For years, meeting new people for networking has included an awkward ritual. You arrive and scan the tables, looking for singletons. If you see a likely candidate, you have to go and ask if they are the person you are supposed to meet. If you don’t see anyone, you get a table and watch the entrance for someone who arrives alone and seems to be looking for someone they don’t know. Then you jump up and ask “hi, are you so-and-so?” If they are, it’s fine and you have coffee or lunch or drinks or whatever. If not, it’s awkward. And sometimes you send an email from your phone asking if you got the day wrong only to find out so-and-so has been sitting on the patio for twenty minutes while you were waiting inside.
The Internet helps — sometimes. If you can find a good picture of the person on their website or on LinkedIn or Facebook, you might have a better idea of who you are looking for. Although many profile photos on websites and LinkedIn appear to have been taken in the 80s and scanned badly. And many profile photos on Facebook are babies or dogs. Or, like me, you may have shaved off all your hair since your last profile photo.

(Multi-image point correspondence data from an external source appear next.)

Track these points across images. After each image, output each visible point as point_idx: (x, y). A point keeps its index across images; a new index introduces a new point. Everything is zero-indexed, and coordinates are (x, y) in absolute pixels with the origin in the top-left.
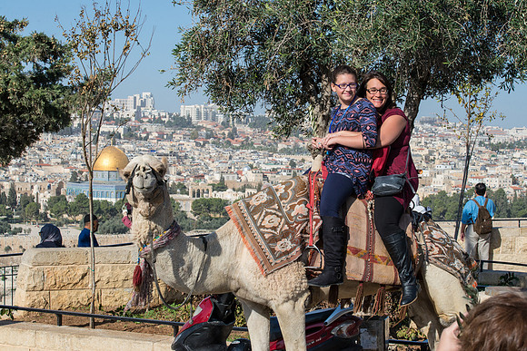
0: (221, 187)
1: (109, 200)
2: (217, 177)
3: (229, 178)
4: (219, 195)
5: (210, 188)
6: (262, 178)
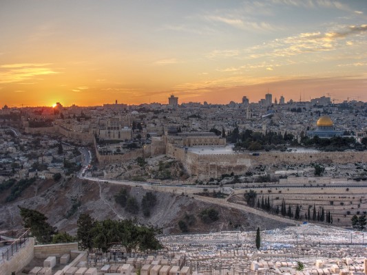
1: (327, 138)
5: (365, 133)
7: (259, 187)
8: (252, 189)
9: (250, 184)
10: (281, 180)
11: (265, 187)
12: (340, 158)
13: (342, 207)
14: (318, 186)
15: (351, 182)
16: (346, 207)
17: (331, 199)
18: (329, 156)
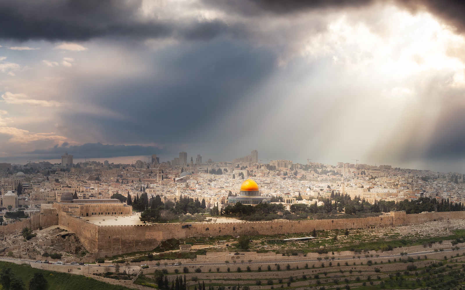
0: (300, 198)
1: (252, 205)
2: (297, 194)
3: (302, 195)
4: (299, 202)
5: (295, 199)
6: (317, 194)
7: (173, 264)
8: (165, 268)
10: (198, 256)
11: (179, 264)
12: (267, 229)
13: (269, 287)
14: (242, 262)
16: (275, 286)
17: (258, 277)
18: (255, 227)
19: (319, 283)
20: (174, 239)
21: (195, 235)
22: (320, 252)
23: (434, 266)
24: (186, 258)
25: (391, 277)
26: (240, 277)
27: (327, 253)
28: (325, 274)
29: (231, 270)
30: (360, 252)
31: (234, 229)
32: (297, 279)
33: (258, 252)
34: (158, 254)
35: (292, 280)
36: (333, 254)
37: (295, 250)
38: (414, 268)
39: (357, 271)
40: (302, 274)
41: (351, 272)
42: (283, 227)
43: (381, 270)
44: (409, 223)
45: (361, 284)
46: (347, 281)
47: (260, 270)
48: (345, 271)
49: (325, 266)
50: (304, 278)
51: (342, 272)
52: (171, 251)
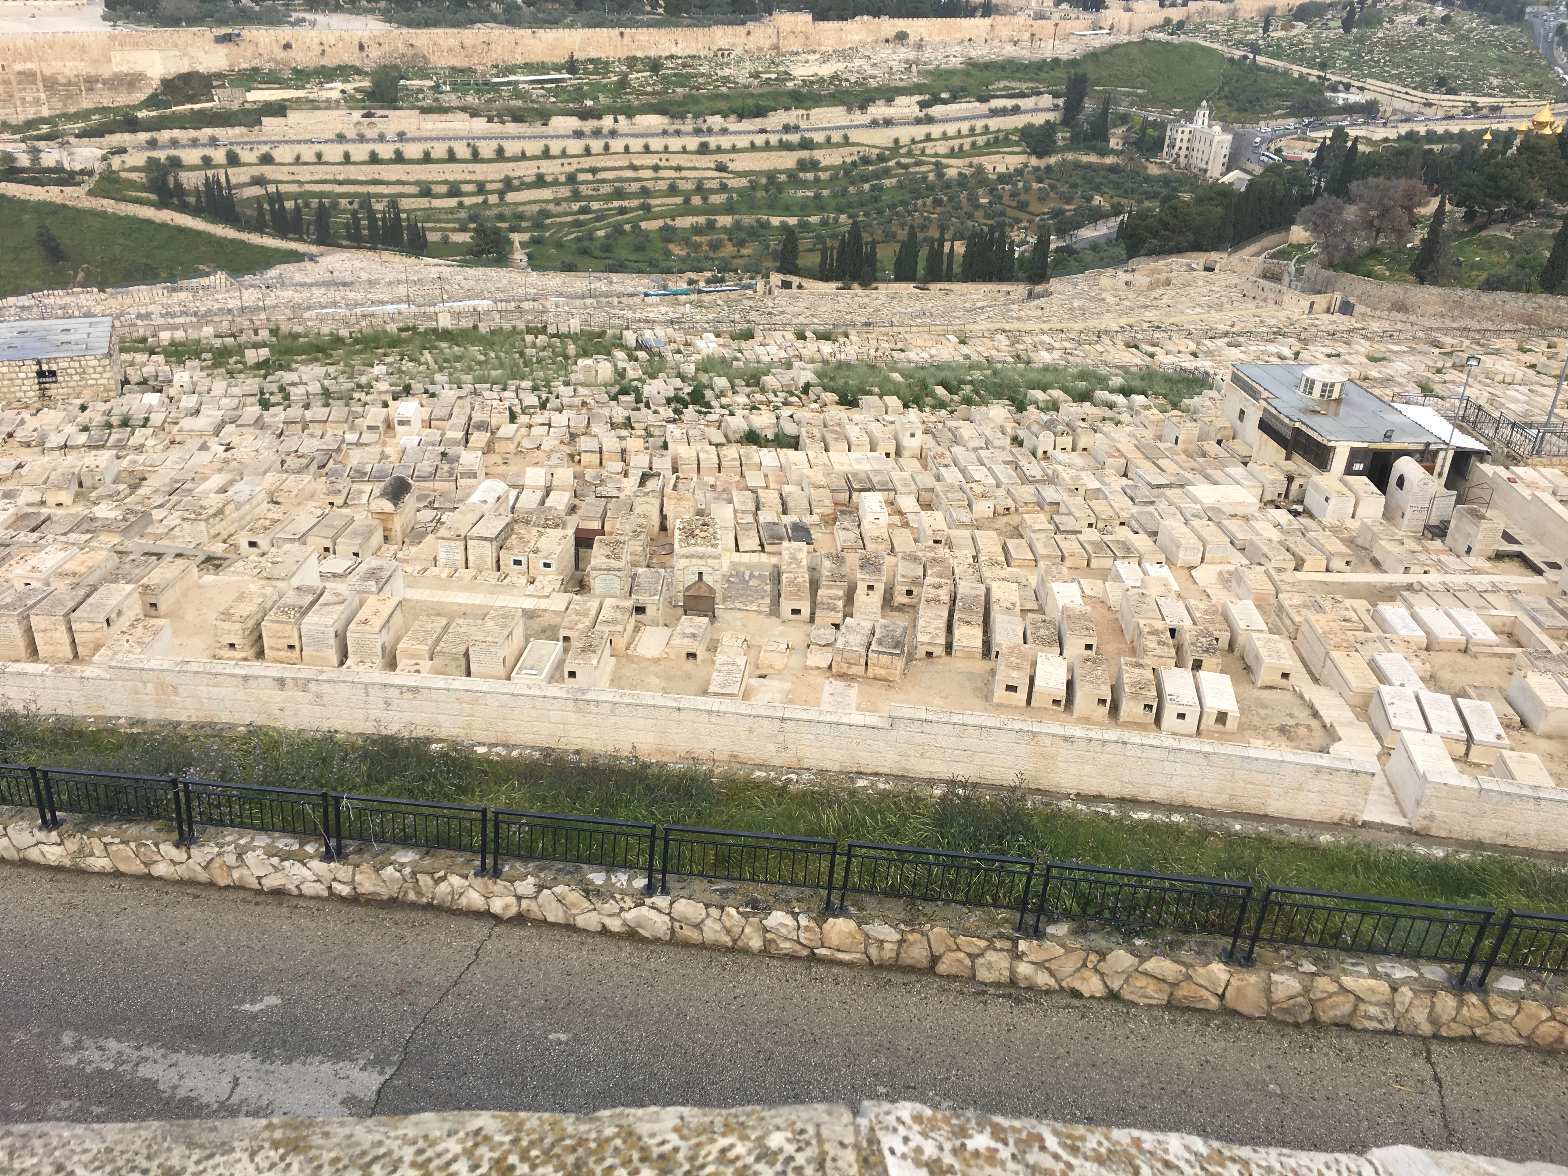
7: (195, 143)
8: (172, 152)
9: (165, 135)
10: (265, 120)
11: (214, 142)
12: (450, 50)
13: (453, 202)
14: (381, 138)
15: (480, 125)
16: (468, 201)
17: (424, 177)
18: (417, 43)
19: (576, 196)
20: (197, 73)
21: (256, 63)
22: (584, 115)
23: (865, 160)
24: (232, 126)
25: (754, 186)
26: (377, 177)
27: (600, 118)
28: (594, 171)
29: (352, 159)
30: (683, 117)
31: (361, 47)
32: (522, 184)
33: (424, 111)
34: (154, 113)
35: (508, 185)
36: (616, 121)
37: (520, 109)
38: (814, 165)
39: (670, 168)
40: (536, 171)
41: (656, 168)
42: (493, 46)
43: (732, 166)
44: (820, 45)
45: (679, 200)
46: (645, 192)
47: (427, 159)
48: (642, 167)
49: (593, 152)
50: (540, 181)
51: (634, 168)
52: (188, 106)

So make it easy. Send a selfie about an hour before the meeting that shows what you look like. Like this:
Subject: Lunch today
Here is what I look like today, so you don’t have to awkwardly ask people if they come from the Internet.
Looking forward to talking about the Lawyerist Podcast!
Make sure to get the top of your outfit in the frame, since that is probably easier to recognize at a distance than your face. Don’t obsess about the photo, either. The goal is just to help your networking contact locate you in a coffee shop, restaurant, or bar. You don’t need to make it a masterpiece. If it makes you feel better, you could ask them to keep the photo to themselves for that reason.
Sending a selfie in advance of your meeting also has the side benefit of serving as a reminder of your meeting without being patronizing. (Maybe it’s just me, but when someone sends a reminder it feels a bit patronizing, like they think I can’t be trusted to show up unless they remind me.)